School of Cyber Security, Changchun University, Changchun 130022, China.
School of Computer Science and Technology, Changchun University, Changchun 130022, China.
Sensors (Basel). 2022 Jul 25;22(15):5528. doi: 10.3390/s22155528.
With the wide application of social media, public opinion analysis in social networks has been unable to be met through text alone because the existing public opinion information includes data information of various modalities, such as voice, text, and facial expressions. Therefore multi-modal emotion analysis is the current focus of public opinion analysis. In addition, multi-modal emotion recognition of speech is an important factor restricting the multi-modal emotion analysis.

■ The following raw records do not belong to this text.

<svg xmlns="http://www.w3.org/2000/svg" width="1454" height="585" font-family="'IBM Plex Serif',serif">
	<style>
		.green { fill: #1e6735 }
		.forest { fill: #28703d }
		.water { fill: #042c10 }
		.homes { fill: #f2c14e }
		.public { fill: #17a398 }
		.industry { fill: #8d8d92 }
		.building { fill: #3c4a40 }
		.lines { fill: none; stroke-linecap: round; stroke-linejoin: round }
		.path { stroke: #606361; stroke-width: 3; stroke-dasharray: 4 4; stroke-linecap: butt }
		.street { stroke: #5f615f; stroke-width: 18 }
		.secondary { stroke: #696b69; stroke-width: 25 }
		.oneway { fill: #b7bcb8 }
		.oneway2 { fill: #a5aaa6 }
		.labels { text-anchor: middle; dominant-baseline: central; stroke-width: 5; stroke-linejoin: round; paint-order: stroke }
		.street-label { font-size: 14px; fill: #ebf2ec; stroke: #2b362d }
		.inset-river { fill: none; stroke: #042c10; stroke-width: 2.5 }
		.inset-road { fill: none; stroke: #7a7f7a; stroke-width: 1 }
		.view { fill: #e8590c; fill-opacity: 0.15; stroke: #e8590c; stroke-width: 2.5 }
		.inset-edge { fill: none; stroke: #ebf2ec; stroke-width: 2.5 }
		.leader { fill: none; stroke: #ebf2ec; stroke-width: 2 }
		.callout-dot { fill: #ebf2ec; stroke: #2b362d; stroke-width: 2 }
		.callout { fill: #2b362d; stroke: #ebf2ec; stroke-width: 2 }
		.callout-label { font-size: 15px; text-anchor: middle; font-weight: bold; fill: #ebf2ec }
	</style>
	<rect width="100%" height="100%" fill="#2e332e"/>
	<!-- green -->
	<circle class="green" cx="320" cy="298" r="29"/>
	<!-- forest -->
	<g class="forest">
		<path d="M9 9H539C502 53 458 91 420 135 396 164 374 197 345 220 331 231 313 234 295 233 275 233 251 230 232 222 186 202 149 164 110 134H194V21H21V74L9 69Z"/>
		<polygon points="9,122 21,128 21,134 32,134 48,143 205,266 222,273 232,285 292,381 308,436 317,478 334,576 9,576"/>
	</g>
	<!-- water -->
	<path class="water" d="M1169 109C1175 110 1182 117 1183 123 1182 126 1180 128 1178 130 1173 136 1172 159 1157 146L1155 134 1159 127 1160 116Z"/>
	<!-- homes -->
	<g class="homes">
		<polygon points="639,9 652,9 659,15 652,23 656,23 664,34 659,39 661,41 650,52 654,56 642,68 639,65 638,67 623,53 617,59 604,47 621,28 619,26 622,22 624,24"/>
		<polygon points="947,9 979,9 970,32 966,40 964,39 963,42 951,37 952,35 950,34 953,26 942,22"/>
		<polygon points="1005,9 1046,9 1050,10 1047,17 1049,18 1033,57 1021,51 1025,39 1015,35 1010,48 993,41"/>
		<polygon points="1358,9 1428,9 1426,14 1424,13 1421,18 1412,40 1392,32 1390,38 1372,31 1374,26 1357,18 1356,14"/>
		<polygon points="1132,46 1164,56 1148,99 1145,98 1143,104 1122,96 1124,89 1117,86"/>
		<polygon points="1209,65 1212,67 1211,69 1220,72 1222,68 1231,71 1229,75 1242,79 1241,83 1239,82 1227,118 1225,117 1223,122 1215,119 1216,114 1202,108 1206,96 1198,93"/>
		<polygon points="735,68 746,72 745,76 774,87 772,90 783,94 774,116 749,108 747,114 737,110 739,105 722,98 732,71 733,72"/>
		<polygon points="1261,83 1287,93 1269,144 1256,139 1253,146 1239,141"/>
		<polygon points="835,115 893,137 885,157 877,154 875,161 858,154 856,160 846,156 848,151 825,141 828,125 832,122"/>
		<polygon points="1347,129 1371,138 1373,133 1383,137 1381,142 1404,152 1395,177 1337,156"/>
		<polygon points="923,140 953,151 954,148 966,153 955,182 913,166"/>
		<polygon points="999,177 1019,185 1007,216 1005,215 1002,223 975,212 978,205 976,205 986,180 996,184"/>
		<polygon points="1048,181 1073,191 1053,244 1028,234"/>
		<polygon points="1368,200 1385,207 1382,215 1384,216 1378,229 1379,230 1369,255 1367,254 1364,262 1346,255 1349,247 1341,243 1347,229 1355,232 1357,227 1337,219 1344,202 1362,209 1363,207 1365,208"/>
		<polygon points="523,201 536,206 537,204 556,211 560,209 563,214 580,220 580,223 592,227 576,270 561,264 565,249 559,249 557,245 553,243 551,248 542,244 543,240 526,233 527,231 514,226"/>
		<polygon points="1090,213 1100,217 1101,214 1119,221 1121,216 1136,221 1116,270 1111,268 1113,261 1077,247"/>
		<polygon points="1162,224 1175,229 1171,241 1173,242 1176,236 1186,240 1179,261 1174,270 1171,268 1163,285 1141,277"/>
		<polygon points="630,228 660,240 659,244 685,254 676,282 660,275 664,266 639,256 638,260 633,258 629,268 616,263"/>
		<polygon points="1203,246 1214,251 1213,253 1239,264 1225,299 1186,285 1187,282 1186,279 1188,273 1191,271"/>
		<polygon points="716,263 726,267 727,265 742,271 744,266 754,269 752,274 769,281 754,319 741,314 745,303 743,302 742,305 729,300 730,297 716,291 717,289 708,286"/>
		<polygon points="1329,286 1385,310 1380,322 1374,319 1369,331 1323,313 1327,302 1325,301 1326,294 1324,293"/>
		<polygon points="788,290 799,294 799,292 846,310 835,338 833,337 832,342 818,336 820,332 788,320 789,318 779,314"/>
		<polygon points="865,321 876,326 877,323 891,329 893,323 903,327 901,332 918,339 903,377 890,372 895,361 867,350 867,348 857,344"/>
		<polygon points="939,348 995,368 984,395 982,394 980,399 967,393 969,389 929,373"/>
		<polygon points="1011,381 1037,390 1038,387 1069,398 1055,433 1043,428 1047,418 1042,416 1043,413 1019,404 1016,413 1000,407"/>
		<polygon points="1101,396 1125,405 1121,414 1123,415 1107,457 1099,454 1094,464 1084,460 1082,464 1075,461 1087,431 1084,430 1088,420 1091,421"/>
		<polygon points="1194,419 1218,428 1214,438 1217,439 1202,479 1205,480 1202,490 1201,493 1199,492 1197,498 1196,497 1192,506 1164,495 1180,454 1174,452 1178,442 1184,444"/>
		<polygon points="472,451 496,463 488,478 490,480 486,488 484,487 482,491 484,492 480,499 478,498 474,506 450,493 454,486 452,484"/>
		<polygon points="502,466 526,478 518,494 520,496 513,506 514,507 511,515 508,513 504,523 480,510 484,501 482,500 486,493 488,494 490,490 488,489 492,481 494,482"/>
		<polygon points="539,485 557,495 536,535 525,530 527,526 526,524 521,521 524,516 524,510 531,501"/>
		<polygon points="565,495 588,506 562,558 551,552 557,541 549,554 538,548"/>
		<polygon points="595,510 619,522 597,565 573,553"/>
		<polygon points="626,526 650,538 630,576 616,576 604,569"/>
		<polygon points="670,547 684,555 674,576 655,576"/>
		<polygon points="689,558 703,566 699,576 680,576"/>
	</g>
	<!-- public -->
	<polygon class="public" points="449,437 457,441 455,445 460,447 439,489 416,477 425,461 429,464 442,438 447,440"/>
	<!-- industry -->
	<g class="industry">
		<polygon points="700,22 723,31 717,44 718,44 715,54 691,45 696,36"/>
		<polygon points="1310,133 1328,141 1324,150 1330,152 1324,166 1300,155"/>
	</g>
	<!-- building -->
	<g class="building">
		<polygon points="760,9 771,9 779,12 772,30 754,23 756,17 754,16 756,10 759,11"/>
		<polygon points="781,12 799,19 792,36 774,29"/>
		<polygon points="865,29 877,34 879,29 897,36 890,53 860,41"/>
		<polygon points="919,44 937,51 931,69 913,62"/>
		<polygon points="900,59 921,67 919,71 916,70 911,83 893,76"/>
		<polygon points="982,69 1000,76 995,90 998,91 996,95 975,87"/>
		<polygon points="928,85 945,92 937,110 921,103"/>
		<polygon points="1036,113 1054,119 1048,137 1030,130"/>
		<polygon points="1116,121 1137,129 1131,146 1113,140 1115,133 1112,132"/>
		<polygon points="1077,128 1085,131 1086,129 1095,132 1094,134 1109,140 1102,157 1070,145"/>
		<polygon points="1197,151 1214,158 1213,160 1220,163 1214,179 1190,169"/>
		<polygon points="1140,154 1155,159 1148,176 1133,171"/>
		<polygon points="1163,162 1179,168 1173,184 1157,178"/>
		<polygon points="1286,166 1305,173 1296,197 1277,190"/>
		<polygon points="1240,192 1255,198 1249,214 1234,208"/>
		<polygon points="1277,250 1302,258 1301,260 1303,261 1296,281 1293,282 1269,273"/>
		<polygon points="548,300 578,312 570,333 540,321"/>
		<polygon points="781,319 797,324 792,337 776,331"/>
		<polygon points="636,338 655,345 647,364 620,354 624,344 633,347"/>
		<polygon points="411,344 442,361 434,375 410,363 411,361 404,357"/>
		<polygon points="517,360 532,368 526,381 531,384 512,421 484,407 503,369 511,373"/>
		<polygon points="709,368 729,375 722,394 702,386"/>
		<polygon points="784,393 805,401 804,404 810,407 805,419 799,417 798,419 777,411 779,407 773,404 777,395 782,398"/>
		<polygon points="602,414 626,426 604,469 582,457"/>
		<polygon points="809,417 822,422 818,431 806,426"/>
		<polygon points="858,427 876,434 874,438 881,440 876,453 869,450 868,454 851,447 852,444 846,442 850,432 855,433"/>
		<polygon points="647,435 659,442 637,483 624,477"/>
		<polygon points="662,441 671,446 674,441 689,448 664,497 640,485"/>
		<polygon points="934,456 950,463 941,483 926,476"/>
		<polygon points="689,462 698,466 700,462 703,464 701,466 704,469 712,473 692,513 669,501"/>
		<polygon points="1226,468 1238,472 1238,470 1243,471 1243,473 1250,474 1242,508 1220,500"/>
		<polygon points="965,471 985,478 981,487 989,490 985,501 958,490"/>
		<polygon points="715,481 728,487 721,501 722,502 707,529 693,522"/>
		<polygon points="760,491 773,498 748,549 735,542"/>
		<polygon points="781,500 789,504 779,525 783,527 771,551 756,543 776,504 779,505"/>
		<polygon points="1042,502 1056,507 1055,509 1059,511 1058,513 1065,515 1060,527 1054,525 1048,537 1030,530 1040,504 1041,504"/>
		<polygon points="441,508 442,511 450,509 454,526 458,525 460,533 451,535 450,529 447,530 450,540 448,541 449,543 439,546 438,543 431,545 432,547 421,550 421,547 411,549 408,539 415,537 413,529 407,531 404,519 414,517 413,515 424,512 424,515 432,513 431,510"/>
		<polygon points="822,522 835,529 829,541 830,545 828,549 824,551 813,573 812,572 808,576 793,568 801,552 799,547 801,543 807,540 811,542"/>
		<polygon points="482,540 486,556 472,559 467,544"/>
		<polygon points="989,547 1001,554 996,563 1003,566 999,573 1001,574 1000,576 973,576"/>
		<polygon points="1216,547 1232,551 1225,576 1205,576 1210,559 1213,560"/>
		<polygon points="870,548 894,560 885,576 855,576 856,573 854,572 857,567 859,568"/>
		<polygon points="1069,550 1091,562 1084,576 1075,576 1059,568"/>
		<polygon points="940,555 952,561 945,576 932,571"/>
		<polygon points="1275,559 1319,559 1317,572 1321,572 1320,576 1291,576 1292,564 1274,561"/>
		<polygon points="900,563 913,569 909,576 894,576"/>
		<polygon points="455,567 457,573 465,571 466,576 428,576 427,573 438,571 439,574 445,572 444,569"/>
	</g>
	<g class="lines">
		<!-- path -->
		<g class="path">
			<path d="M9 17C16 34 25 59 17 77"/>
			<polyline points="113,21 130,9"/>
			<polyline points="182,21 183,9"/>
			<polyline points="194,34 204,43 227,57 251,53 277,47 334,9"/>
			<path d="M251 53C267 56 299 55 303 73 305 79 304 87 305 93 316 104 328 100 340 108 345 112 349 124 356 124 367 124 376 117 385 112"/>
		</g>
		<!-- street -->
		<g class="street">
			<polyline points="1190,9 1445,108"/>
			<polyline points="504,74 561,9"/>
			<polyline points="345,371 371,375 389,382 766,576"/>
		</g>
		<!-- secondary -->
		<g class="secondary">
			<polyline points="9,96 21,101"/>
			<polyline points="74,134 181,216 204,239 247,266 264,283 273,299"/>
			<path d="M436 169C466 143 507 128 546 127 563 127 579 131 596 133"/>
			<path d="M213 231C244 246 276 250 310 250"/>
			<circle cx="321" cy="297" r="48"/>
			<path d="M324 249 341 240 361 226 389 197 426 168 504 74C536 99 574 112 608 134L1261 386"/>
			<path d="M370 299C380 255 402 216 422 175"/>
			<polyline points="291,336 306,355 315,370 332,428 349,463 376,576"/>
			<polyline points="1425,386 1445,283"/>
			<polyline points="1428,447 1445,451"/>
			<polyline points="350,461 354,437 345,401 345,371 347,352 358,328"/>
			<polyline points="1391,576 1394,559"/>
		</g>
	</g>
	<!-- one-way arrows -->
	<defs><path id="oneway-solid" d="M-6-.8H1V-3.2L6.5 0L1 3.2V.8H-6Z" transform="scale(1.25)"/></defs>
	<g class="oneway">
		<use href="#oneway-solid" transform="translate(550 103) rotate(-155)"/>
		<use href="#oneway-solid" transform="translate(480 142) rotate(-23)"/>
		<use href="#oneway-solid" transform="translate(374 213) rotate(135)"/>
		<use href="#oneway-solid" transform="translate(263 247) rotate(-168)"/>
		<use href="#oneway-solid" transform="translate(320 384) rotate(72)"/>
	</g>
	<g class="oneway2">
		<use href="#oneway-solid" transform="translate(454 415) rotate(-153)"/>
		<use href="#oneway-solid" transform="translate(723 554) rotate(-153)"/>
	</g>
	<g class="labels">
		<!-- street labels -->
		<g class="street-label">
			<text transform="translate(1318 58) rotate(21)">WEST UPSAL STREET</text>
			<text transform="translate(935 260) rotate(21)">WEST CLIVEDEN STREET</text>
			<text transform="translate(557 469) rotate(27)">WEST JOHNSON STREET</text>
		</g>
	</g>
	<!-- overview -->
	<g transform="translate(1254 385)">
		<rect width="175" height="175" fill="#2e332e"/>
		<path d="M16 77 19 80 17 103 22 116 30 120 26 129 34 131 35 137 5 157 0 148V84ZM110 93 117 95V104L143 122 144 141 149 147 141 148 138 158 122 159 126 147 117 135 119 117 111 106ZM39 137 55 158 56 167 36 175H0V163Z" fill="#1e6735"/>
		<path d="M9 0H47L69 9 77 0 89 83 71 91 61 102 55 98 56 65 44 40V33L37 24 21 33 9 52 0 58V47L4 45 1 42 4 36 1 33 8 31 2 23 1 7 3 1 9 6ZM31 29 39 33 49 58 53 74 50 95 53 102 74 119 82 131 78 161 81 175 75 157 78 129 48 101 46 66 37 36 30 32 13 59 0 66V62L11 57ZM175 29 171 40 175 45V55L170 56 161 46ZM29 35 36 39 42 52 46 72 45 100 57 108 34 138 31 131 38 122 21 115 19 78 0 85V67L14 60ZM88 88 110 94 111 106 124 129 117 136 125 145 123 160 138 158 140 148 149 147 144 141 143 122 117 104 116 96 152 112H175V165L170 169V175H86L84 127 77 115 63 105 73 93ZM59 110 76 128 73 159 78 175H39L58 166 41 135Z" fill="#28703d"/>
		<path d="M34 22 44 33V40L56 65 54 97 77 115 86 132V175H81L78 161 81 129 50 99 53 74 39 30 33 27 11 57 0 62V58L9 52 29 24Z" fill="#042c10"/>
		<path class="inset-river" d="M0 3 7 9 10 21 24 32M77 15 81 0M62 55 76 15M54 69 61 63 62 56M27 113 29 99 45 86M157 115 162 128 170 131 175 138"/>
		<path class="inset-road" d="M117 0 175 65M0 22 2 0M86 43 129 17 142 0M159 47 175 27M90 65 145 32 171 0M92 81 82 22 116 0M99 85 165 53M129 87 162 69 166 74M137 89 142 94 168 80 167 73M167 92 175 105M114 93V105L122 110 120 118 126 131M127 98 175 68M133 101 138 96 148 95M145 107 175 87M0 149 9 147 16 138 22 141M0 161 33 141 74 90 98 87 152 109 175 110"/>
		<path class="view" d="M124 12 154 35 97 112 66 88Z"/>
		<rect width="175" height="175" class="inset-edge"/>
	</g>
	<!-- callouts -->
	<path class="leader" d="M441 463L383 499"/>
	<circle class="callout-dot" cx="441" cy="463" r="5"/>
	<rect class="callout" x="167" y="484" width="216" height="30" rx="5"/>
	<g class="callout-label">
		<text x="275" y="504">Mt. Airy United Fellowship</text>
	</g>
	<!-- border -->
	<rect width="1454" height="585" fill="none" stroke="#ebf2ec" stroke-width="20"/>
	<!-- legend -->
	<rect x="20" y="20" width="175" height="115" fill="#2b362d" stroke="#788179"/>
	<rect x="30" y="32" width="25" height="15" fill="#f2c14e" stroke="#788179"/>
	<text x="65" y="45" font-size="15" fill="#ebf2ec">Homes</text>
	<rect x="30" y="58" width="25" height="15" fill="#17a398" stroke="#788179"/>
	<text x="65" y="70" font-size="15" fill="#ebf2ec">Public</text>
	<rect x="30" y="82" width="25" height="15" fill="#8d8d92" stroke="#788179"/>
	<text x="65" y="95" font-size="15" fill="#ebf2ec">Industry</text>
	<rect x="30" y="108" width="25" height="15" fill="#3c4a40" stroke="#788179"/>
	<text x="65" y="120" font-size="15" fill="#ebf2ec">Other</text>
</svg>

In this paper, the emotion feature retrieval method for speech is firstly explored and the processing method of sample disequilibrium data is then analyzed. By comparing and studying the different feature fusion methods of text and speech, respectively, the multi-modal feature fusion method for sample disequilibrium data is proposed to realize multi-modal emotion recognition. Experiments are performed using two publicly available datasets (IEMOCAP and MELD), which shows that processing multi-modality data through this method can obtain good fine-grained emotion recognition results, laying a foundation for subsequent social public opinion analysis.

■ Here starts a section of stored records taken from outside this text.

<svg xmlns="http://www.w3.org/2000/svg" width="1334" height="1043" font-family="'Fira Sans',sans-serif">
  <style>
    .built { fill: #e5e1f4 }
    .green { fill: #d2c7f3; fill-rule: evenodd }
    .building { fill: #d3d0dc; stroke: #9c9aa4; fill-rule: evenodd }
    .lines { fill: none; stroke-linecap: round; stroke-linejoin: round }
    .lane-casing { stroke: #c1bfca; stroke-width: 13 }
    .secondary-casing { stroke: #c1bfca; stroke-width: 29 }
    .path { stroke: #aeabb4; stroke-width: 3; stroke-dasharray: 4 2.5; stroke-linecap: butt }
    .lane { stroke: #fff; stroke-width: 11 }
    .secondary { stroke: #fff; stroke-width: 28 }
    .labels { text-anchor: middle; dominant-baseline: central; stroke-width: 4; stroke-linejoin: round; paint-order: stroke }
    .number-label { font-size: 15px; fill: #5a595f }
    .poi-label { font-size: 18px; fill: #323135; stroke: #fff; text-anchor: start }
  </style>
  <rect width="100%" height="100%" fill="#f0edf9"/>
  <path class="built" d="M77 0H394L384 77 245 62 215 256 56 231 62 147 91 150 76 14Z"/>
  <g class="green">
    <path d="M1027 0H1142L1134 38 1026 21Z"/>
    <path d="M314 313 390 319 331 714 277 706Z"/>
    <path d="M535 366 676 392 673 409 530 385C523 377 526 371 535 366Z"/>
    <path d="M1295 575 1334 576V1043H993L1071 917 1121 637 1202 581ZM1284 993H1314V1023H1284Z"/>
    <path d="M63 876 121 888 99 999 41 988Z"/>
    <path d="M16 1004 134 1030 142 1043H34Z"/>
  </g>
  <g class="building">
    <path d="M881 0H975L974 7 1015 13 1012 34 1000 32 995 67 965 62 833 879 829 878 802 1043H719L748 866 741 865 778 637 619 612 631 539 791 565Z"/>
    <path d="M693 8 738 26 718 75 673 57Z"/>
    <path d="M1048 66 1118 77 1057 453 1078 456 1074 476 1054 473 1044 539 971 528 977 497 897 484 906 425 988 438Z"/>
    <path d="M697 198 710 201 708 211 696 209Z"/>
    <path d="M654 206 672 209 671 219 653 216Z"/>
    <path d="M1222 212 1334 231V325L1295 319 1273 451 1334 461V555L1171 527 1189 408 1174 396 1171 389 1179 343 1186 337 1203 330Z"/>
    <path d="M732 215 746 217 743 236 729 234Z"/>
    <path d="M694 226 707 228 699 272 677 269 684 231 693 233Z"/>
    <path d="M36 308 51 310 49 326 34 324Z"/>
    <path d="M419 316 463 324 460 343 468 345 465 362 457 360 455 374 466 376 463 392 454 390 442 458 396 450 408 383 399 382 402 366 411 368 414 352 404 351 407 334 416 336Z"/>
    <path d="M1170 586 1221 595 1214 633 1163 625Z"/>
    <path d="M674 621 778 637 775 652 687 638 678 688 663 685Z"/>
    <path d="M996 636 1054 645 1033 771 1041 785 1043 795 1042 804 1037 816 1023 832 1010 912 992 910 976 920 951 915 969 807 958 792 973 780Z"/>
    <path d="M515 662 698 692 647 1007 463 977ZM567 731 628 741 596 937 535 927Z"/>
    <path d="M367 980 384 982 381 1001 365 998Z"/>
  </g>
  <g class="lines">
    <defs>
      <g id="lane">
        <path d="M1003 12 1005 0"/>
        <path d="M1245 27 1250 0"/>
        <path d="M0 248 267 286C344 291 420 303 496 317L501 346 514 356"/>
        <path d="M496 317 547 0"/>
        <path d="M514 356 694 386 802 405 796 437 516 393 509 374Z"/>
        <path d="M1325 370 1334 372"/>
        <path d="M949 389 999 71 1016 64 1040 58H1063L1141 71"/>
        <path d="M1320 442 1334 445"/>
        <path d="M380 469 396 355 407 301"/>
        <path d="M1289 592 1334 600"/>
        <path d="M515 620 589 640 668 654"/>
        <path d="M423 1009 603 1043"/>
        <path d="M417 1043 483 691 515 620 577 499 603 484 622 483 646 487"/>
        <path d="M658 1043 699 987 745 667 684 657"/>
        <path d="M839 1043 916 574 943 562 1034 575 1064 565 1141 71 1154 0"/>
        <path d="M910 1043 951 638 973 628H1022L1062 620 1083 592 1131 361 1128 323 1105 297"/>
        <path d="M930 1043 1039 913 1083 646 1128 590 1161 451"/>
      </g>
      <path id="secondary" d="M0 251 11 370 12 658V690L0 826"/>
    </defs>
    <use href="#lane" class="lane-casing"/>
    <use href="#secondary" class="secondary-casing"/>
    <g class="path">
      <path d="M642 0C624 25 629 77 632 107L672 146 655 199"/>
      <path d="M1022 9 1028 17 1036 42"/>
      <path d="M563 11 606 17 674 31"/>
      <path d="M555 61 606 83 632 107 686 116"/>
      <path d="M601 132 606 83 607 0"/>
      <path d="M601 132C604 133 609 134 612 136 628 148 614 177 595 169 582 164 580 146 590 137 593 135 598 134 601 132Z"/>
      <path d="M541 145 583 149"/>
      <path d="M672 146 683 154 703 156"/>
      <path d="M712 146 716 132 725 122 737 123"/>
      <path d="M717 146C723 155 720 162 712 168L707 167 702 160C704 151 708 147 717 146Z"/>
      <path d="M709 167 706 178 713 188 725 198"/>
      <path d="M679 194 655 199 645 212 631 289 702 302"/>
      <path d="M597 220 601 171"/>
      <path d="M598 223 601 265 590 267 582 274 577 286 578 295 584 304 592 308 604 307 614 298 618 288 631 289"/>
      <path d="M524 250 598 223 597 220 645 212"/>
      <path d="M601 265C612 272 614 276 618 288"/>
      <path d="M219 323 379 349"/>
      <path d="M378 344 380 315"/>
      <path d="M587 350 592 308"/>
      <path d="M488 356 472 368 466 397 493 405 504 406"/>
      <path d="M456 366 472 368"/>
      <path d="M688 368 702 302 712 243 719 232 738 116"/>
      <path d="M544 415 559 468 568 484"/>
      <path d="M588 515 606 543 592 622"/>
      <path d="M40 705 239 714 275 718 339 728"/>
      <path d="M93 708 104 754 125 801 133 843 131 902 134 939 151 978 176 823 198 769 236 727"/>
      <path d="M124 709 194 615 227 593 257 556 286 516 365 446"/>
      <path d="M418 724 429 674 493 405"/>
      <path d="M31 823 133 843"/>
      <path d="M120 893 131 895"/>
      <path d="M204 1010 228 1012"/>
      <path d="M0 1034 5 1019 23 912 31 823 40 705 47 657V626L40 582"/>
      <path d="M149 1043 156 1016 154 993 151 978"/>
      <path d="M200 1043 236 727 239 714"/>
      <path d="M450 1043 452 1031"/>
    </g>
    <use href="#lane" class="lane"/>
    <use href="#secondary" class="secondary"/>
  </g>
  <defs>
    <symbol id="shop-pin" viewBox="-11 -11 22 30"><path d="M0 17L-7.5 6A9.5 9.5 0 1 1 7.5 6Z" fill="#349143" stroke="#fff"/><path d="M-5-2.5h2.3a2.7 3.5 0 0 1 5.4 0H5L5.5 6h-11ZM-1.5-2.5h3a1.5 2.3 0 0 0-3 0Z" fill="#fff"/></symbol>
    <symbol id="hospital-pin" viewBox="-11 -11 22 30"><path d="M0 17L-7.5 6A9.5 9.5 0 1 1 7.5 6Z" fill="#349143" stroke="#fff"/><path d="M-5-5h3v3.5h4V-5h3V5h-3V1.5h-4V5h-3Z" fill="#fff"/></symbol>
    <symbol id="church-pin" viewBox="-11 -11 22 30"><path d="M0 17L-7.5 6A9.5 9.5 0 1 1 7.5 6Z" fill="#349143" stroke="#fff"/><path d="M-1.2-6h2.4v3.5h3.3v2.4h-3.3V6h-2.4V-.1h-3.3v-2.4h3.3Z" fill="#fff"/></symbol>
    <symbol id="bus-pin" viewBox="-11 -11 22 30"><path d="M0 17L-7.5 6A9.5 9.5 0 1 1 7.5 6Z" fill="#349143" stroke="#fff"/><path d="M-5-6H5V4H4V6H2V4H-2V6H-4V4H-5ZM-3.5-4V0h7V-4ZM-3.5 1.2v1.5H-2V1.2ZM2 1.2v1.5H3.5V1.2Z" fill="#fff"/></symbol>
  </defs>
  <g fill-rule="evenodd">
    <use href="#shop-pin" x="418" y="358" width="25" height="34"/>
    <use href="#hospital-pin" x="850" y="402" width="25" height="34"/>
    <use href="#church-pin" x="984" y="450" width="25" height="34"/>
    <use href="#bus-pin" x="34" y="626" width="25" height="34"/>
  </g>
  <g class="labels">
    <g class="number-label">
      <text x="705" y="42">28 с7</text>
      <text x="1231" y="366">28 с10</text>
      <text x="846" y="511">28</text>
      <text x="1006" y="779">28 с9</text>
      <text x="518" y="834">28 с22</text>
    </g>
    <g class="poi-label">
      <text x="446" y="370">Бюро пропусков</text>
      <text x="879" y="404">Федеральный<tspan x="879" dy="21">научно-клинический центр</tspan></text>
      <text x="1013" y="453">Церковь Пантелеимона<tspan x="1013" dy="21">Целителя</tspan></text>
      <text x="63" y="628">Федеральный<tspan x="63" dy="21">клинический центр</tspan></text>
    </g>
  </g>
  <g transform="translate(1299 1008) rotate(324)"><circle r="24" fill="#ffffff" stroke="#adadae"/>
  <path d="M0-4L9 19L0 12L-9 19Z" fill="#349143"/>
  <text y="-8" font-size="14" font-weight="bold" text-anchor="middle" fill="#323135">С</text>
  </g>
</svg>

随着社交媒体的广泛应用,仅通过文本进行网络社交舆情分析已经无法满足需求,因为现有的舆情信息包含了语音、文本和表情等多种模态的数据信息。因此,多模态情感分析是当前舆情分析的重点。此外,语音的多模态情感识别是制约多模态情感分析的一个重要因素。本文首先探索了语音的情感特征检索方法,然后分析了样本不平衡数据的处理方法。通过分别比较和研究文本和语音的不同特征融合方法,提出了一种用于样本不平衡数据的多模态特征融合方法,以实现多模态情感识别。实验分别使用了两个公开可用的数据集(IEMOCAP 和 MELD),结果表明,通过这种方法处理多模态数据可以获得良好的细粒度情感识别结果,为后续的社会舆情分析奠定了基础。